■ **Written instruction A**
Format everything from the start of the records down to the line containing "v(7.95, -12.62) *" as a JSON list of strings, one string per line with blank lines omitted.

■ **Text extract**

Skip this step if a traceFunctionKey argument was provided — the function is already chosen. Otherwise, use AskUserQuestion with 2 options: the recommended function (prefer one that is ✅ instrumented here AND has recent activity) and a free-text "Type a function key" option. If nothing is instrumented here, say so explicitly in the question — don't hide it.

Phase 2: Verify Instrumentation & Replay

Run only when mode is all.

Check that this trace function has both instrumentation and a replay script.

Search the codebase for the trace function key to find where the SDK is used:
- TypeScript: grep -r "<traceFunctionKey>" --include="*.ts" --include="*.tsx"
- Python: grep -r "<traceFunctionKey>" --include="*.py"
- Ruby: grep -r "<traceFunctionKey>" --include="*.rb"
- Go: grep -r "<traceFunctionKey>" --include="*.go"
If the key is found, note the file location — this is the code you'll iterate on in later phases.

If the key is NOT found in the codebase, the function is instrumented elsewhere (the traces exist on Bitfab). Use AskUserQuestion to ask:

"I can't find <traceFunctionKey> in this codebase — it may be instrumented in another repo or under a different key."

A) Instrument now — set up tracing in this codebase (recommended) B) Continue anyway — work with the traces even without local code C) Pick a different function D) Stop

If the user chooses "Instrument now", invoke /bitfab-setup instrument, then verify whether a replay script exists for this function. If "Continue anyway", skip the replay-script check and start building the dataset — there's no local code to iterate on yet.
Search for a replay script that covers this trace function:
- Look for files matching scripts/replay.*, scripts/*replay*, or any file that imports bitfab.replay / client.replay
- Read the script and check that it maps the target trace function key
If a replay script exists but targets a different function key, do NOT modify the existing script or suggest changing the code's function key. Instead, treat it as "no replay script for this function" and offer to create a new one.

If no replay script exists or it doesn't cover this function, use AskUserQuestion:

"No replay script found for <traceFunctionKey>."

A) Create replay now — create the replay script inline (recommended) B) Pick a different function C) Stop

If the user chooses "Create replay now", invoke /bitfab-setup replay, then start building the dataset.

Phase 3: Pick a Dataset and Label Traces

Run only when mode is all or dataset.

Pick or create a dataset — Call mcp__Bitfab__list_datasets with the trace function key. Then branch on whether any exist. Hold the chosen datasetId in working context — every step from here on uses it.
- no datasets exist for this function (list_datasets returned empty) — don't ask — silently call mcp__Bitfab__create_dataset with traceFunctionKey: <key> and name: <key> (just the trace function key as the name; the user can rename it later in the UI if they want). Hold the returned datasetId and continue. The first-time user shouldn't have to answer a name prompt before they've even seen the dataset.
- one or more datasets already exist — present them to the user via AskUserQuestion, with one option per existing dataset (name · id · current trace count) plus a "Create new" option. Recommend the most recently used dataset that has traces. If the user picks an existing dataset, hold its id and continue. If the user picks "Create new", silently call mcp__Bitfab__create_dataset with name: "<key> #N" where N is one more than the number of existing datasets (e.g. eval-assistant #2) — don't ask for a name. Hold the new id and continue.

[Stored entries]
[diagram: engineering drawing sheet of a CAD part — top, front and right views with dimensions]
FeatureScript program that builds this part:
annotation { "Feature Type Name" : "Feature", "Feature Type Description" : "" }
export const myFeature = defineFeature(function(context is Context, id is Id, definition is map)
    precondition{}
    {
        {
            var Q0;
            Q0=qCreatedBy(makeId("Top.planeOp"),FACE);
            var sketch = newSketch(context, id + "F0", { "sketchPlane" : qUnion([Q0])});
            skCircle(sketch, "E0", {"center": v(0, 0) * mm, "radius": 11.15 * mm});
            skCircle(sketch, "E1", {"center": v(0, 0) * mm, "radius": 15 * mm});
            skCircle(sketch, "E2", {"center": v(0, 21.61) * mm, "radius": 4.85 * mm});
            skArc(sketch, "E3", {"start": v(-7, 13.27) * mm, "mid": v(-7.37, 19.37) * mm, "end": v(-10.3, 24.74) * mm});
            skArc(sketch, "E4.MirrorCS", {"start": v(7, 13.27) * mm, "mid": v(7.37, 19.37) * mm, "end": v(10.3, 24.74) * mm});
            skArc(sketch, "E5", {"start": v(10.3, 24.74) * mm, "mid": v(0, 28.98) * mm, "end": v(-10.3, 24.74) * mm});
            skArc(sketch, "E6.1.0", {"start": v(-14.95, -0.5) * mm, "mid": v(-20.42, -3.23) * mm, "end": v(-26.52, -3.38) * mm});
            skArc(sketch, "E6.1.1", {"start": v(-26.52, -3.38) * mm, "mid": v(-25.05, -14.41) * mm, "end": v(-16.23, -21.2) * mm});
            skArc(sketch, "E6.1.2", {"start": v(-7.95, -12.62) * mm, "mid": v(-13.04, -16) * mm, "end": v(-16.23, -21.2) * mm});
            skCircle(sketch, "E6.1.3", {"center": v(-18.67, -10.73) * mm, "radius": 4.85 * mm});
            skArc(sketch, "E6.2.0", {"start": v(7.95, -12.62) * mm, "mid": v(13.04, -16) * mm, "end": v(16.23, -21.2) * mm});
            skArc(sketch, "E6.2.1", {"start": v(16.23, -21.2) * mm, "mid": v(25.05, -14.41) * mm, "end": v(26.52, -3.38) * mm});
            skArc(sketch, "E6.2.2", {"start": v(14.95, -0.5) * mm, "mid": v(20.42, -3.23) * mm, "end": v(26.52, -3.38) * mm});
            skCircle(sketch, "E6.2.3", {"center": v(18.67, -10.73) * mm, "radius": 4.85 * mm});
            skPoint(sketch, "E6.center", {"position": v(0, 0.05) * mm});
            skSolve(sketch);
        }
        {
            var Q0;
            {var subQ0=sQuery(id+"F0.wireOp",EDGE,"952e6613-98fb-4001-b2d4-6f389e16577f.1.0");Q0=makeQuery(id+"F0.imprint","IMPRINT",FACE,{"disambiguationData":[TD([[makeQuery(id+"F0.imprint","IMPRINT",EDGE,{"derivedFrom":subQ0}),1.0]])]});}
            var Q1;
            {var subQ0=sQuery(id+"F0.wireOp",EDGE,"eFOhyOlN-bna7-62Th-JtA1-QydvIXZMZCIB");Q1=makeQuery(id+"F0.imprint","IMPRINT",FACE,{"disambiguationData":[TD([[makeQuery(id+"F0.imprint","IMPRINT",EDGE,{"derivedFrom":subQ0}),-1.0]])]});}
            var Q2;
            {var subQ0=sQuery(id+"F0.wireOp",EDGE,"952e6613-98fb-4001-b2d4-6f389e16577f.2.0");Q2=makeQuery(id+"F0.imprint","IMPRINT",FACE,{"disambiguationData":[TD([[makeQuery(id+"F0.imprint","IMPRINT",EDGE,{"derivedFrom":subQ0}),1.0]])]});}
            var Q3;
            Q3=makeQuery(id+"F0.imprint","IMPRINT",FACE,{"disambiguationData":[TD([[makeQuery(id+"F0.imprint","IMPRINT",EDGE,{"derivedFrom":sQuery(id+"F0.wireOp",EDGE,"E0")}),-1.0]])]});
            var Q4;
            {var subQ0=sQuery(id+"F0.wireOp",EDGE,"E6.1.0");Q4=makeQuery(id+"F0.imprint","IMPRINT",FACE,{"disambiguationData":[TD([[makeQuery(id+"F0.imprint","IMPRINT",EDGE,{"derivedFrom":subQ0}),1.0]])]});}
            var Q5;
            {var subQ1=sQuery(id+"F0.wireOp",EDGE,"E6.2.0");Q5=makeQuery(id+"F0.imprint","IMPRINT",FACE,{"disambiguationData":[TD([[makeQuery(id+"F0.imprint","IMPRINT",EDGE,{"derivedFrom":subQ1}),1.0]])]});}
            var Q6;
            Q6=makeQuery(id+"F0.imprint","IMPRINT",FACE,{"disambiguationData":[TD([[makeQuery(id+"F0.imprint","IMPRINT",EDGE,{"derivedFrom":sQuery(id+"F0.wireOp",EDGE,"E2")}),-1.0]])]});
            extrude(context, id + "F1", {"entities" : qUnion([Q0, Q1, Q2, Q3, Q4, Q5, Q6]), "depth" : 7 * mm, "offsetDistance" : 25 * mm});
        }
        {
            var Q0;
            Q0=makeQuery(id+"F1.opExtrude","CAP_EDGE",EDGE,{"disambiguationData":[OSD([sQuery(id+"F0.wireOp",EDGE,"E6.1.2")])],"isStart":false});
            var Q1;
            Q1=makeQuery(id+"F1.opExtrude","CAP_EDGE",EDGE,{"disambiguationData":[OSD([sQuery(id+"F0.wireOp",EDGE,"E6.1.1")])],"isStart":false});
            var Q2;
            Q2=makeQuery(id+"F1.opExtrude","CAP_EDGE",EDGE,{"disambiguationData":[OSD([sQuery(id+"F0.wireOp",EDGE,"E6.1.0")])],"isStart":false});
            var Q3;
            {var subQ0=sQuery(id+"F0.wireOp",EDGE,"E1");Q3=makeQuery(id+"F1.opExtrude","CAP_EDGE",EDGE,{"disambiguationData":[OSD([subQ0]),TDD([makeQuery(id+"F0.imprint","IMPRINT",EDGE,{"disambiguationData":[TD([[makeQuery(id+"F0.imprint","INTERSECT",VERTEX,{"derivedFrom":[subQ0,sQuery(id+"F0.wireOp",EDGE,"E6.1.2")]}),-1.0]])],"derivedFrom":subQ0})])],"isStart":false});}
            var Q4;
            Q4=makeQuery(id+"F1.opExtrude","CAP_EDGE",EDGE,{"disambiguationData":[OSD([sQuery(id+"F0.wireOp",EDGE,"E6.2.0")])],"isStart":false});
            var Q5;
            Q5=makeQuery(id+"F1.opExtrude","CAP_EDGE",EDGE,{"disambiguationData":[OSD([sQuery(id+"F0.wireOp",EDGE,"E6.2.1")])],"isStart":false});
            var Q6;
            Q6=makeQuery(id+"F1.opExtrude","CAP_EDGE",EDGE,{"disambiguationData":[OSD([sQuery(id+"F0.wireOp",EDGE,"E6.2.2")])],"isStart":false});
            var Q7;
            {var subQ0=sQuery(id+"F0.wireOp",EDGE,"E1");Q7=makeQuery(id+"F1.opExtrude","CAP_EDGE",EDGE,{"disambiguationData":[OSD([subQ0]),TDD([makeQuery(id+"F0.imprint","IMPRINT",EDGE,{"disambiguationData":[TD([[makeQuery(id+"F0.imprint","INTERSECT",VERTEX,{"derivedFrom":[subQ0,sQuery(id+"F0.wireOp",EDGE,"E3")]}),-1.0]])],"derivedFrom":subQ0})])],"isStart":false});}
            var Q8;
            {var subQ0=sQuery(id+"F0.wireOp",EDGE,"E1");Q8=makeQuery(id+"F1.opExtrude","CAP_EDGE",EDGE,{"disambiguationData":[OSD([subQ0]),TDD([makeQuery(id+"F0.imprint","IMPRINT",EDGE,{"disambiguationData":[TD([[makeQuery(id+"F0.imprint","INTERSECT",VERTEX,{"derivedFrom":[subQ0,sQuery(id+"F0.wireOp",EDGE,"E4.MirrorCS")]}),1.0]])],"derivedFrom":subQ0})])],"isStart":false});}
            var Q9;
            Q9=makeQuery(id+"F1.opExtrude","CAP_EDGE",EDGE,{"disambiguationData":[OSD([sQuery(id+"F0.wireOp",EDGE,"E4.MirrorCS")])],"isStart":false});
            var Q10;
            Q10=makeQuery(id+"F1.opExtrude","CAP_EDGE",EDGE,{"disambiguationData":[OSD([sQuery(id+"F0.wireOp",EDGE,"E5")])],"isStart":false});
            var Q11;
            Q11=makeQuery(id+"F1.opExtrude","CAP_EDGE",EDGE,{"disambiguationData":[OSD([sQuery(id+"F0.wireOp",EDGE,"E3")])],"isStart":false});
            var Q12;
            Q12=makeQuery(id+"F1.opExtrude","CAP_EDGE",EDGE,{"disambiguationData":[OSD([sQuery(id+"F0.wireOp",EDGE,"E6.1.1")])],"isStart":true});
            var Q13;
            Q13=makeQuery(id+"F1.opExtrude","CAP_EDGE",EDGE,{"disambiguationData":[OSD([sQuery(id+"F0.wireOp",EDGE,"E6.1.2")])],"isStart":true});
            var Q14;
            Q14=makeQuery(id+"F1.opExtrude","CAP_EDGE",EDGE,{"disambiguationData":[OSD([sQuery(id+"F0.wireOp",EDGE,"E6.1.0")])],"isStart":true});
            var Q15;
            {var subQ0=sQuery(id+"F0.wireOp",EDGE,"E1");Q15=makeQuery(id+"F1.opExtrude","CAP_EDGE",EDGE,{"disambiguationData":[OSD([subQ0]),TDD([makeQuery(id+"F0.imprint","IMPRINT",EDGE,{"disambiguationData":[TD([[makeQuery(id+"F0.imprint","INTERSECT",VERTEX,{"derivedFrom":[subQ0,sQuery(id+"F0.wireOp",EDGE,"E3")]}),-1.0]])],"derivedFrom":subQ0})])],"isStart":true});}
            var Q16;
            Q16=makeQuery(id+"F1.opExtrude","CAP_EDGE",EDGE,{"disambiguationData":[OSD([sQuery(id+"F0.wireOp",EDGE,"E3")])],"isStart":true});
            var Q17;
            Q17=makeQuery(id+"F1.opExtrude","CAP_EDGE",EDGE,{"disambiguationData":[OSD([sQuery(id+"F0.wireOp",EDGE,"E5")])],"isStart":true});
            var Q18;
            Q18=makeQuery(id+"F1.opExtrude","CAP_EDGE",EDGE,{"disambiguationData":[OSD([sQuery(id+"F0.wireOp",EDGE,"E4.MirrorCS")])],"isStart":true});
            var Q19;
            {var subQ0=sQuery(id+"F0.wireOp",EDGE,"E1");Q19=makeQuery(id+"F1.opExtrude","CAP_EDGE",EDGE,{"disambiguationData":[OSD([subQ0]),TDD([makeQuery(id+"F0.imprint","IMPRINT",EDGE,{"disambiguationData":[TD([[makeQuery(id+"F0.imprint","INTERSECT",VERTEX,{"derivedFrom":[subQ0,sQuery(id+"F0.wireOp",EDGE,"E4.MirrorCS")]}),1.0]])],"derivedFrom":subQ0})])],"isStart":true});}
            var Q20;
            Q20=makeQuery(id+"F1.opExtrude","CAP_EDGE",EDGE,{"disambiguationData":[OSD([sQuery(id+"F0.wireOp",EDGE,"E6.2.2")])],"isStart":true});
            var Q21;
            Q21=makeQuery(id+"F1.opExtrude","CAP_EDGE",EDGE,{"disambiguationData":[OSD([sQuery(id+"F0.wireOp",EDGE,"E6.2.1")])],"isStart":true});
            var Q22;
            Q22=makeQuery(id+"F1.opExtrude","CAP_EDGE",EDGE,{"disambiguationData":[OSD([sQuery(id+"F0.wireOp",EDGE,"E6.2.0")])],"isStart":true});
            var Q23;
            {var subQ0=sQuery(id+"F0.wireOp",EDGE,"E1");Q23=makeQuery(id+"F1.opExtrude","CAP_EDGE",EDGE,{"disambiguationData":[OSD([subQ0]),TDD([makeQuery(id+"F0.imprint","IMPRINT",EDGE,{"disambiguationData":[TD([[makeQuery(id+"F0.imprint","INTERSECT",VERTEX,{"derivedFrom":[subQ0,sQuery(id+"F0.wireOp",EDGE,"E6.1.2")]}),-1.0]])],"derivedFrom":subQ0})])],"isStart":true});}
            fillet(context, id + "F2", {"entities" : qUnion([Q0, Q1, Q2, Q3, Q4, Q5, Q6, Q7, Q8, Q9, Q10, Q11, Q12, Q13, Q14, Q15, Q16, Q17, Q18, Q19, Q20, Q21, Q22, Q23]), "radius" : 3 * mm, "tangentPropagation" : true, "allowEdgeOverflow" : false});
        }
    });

■ **Written instruction B**
According to the Bitfab workflow text, in which modes does Phase 3 run?

■ **Complete response A**
[
  "[diagram: engineering drawing sheet of a CAD part — top, front and right views with dimensions]",
  "FeatureScript program that builds this part:",
  "annotation { \"Feature Type Name\" : \"Feature\", \"Feature Type Description\" : \"\" }",
  "export const myFeature = defineFeature(function(context is Context, id is Id, definition is map)",
  "    precondition{}",
  "    {",
  "        {",
  "            var Q0;",
  "            Q0=qCreatedBy(makeId(\"Top.planeOp\"),FACE);",
  "            var sketch = newSketch(context, id + \"F0\", { \"sketchPlane\" : qUnion([Q0])});",
  "            skCircle(sketch, \"E0\", {\"center\": v(0, 0) * mm, \"radius\": 11.15 * mm});",
  "            skCircle(sketch, \"E1\", {\"center\": v(0, 0) * mm, \"radius\": 15 * mm});",
  "            skCircle(sketch, \"E2\", {\"center\": v(0, 21.61) * mm, \"radius\": 4.85 * mm});",
  "            skArc(sketch, \"E3\", {\"start\": v(-7, 13.27) * mm, \"mid\": v(-7.37, 19.37) * mm, \"end\": v(-10.3, 24.74) * mm});",
  "            skArc(sketch, \"E4.MirrorCS\", {\"start\": v(7, 13.27) * mm, \"mid\": v(7.37, 19.37) * mm, \"end\": v(10.3, 24.74) * mm});",
  "            skArc(sketch, \"E5\", {\"start\": v(10.3, 24.74) * mm, \"mid\": v(0, 28.98) * mm, \"end\": v(-10.3, 24.74) * mm});",
  "            skArc(sketch, \"E6.1.0\", {\"start\": v(-14.95, -0.5) * mm, \"mid\": v(-20.42, -3.23) * mm, \"end\": v(-26.52, -3.38) * mm});",
  "            skArc(sketch, \"E6.1.1\", {\"start\": v(-26.52, -3.38) * mm, \"mid\": v(-25.05, -14.41) * mm, \"end\": v(-16.23, -21.2) * mm});",
  "            skArc(sketch, \"E6.1.2\", {\"start\": v(-7.95, -12.62) * mm, \"mid\": v(-13.04, -16) * mm, \"end\": v(-16.23, -21.2) * mm});",
  "            skCircle(sketch, \"E6.1.3\", {\"center\": v(-18.67, -10.73) * mm, \"radius\": 4.85 * mm});",
  "            skArc(sketch, \"E6.2.0\", {\"start\": v(7.95, -12.62) * mm, \"mid\": v(13.04, -16) * mm, \"end\": v(16.23, -21.2) * mm});"
]

■ **Complete response B**
Phase 3 runs only when the mode is all or dataset.